→ **Prompt**: How do the lines below between the ones holding "риходится повторять ввод имени и пароля?" and "Cliente effettua un", inclusive, read? Give them again exactly, with no other lines.

→ **Records supplied**:
╭──

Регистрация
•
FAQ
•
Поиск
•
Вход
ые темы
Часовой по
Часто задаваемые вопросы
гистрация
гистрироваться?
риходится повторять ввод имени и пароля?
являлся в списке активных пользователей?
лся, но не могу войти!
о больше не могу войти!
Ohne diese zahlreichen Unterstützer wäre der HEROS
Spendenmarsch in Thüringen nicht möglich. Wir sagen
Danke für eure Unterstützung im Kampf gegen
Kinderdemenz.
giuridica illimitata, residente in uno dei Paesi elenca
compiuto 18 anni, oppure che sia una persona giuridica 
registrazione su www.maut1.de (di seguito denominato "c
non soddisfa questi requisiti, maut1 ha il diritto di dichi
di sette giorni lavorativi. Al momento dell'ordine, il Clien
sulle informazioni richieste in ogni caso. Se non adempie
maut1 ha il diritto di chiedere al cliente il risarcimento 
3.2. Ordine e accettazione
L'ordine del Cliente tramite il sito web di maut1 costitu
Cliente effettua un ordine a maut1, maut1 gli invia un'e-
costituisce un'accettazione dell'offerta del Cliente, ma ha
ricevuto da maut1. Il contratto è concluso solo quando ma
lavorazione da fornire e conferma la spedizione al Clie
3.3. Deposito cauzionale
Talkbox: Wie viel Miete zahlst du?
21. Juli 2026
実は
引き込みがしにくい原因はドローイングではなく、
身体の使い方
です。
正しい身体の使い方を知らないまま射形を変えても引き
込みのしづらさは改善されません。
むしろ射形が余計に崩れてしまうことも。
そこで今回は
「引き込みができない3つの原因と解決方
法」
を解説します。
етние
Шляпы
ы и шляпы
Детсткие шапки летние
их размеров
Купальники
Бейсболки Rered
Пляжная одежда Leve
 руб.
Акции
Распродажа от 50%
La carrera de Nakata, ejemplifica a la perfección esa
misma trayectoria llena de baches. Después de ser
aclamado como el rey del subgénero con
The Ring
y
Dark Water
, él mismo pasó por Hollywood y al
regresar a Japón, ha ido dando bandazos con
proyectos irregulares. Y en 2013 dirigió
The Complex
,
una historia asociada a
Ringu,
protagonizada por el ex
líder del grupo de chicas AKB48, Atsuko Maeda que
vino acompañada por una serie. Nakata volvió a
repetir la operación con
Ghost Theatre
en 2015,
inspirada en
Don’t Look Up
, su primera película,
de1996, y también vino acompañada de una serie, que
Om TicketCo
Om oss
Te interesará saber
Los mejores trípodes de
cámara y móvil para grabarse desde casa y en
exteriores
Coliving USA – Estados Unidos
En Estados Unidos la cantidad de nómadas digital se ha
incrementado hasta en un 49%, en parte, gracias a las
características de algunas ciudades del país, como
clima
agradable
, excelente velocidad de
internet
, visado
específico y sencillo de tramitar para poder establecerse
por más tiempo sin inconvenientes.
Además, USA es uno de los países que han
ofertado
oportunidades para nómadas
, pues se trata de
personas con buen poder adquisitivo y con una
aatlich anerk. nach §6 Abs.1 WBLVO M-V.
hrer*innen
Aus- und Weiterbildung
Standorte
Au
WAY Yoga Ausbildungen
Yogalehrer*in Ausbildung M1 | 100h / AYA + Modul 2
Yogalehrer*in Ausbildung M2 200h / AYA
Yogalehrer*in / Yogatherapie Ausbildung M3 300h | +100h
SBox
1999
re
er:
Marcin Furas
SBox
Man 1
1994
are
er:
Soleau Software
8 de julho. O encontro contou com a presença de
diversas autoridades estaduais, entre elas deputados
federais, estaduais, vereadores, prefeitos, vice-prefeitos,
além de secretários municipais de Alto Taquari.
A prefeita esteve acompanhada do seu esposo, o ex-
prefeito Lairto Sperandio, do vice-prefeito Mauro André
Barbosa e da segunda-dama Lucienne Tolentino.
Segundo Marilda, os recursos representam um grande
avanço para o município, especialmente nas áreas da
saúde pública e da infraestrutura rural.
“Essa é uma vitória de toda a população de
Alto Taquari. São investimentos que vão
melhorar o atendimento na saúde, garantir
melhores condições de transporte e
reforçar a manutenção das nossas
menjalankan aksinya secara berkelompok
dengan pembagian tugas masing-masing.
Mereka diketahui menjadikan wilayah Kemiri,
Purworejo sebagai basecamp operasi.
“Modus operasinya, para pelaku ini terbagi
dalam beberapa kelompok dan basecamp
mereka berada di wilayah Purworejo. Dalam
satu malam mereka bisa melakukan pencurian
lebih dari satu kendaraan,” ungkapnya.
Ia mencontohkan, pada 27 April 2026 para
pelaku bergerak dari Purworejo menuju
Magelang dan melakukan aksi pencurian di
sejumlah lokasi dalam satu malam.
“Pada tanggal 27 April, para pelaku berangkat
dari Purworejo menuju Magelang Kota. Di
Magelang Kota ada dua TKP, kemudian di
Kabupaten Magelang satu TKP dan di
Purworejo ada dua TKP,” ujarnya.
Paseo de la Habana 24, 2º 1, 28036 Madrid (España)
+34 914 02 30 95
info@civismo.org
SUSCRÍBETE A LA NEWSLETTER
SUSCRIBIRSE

╰──

→ **Solution**:
риходится повторять ввод имени и пароля?
являлся в списке активных пользователей?
лся, но не могу войти!
о больше не могу войти!
Ohne diese zahlreichen Unterstützer wäre der HEROS
Spendenmarsch in Thüringen nicht möglich. Wir sagen
Danke für eure Unterstützung im Kampf gegen
Kinderdemenz.
giuridica illimitata, residente in uno dei Paesi elenca
compiuto 18 anni, oppure che sia una persona giuridica 
registrazione su www.maut1.de (di seguito denominato "c
non soddisfa questi requisiti, maut1 ha il diritto di dichi
di sette giorni lavorativi. Al momento dell'ordine, il Clien
sulle informazioni richieste in ogni caso. Se non adempie
maut1 ha il diritto di chiedere al cliente il risarcimento 
3.2. Ordine e accettazione
L'ordine del Cliente tramite il sito web di maut1 costitu
Cliente effettua un ordine a maut1, maut1 gli invia un'e-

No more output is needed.